Ingin Jack menanyakan lagi apa yang telah terjadi pada Vania 11 tahun lalu? Karena yang ia tahu, Vania menghilang tiba-tiba saat mereka keluar dari kantin rumah sakit. Tadinya, ia hanya melihat Vania berdiri di jarak yang cukup dekat dengan keluarganya dan dirinya. Pada saat itu, Vania memang terlihat sedang berbincang dengan seorang nenek yang kelihatannya senang saat Vania menceritakan sesuatu yang membuat dirinya begitu semangat menceritakan cerita yang diceritakan oleh sang nenek. Dan setahunya, itu adalah rutinitas Vania saat papanya harus berkunjung ke rumah sakit sekedar untuk silahturami dengan pemilik rumah sakit yang ia tahu bahwa pemiliknya adalah teman dekat papanya dahulu. Dan setelah menghilangnya Vania, semuanya panik. Jack pun tak tinggal diam, mencari adiknya kemana-mana. Hingga sampai di taman belakang rumah sakit, ia melihat Vania menangis dengan tatapan hampanya. Dan saat Jack memanggilnya, Vania langsung menoleh dan berlari memeluk dirinya erat.

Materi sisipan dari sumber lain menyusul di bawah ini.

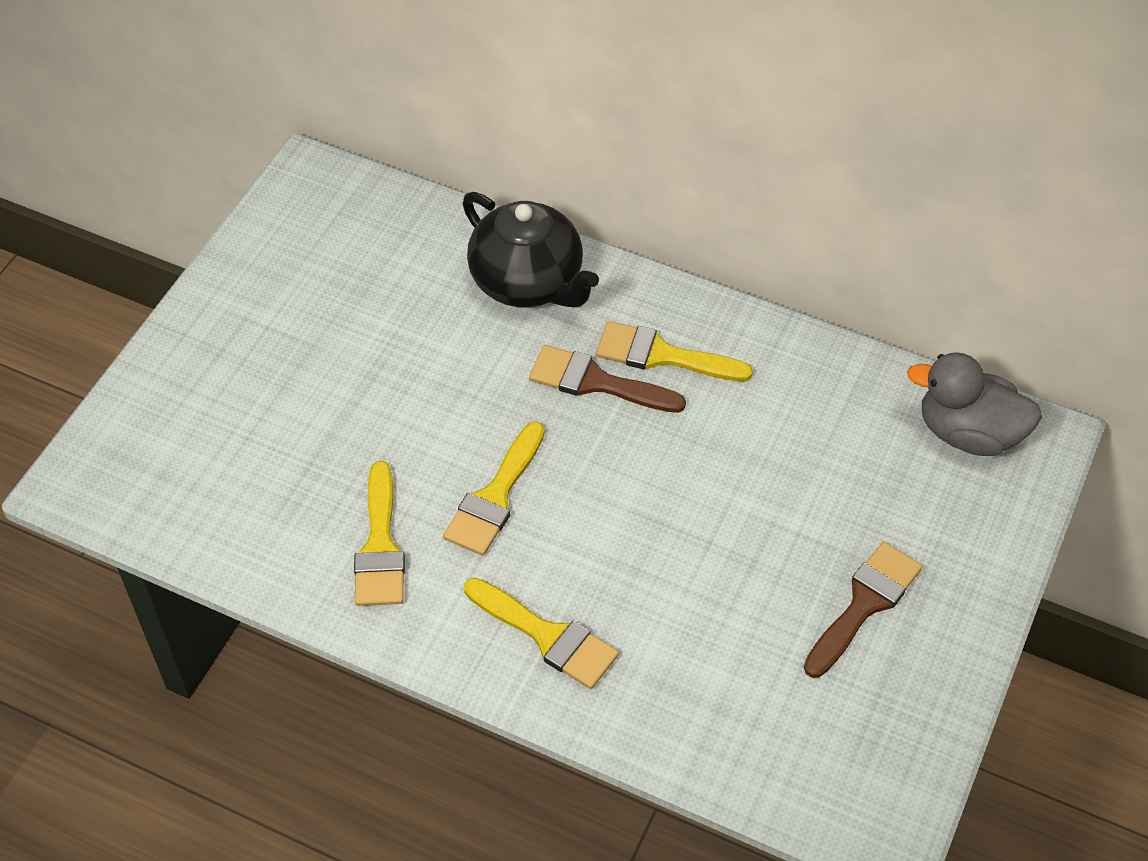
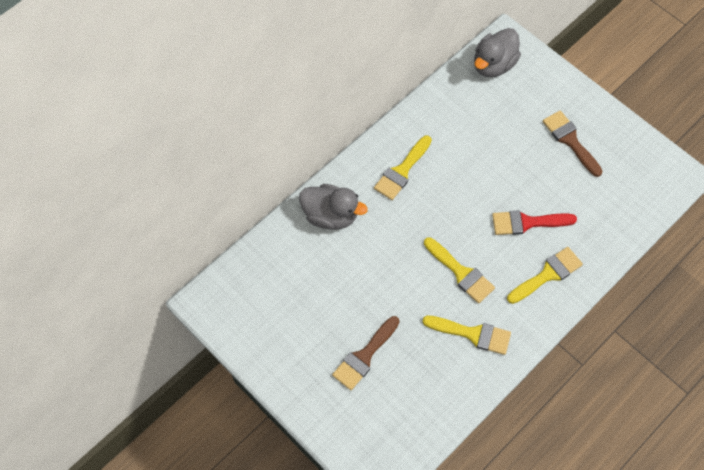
camera: 70 degrees left, 10 degrees up
(528, 283) = (330, 215): black teapot -> grey duck
(596, 382) = (407, 205): brown brush -> brown brush (364, 356)
(644, 575) = (527, 222): none -> red brush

'Jacky... rasanya sesak..' Kata-kata itulah yang dikeluarkan oleh adik kecilnya. Dan kejadian itu terulang lagi.

"Lo belom mau cerita?" Tanya Jack ragu-ragu. Namun yang didapatinya malah tatapan dingin Vania.

"Gak ada yang butuh diceritain."

Dari situ Jack tahu, bahwa Vania tidak akan pernah menceritakan hal yang 11 tahun lalu pernah terjadi, sampai adiknya sendiri datang dan mau menceritakan.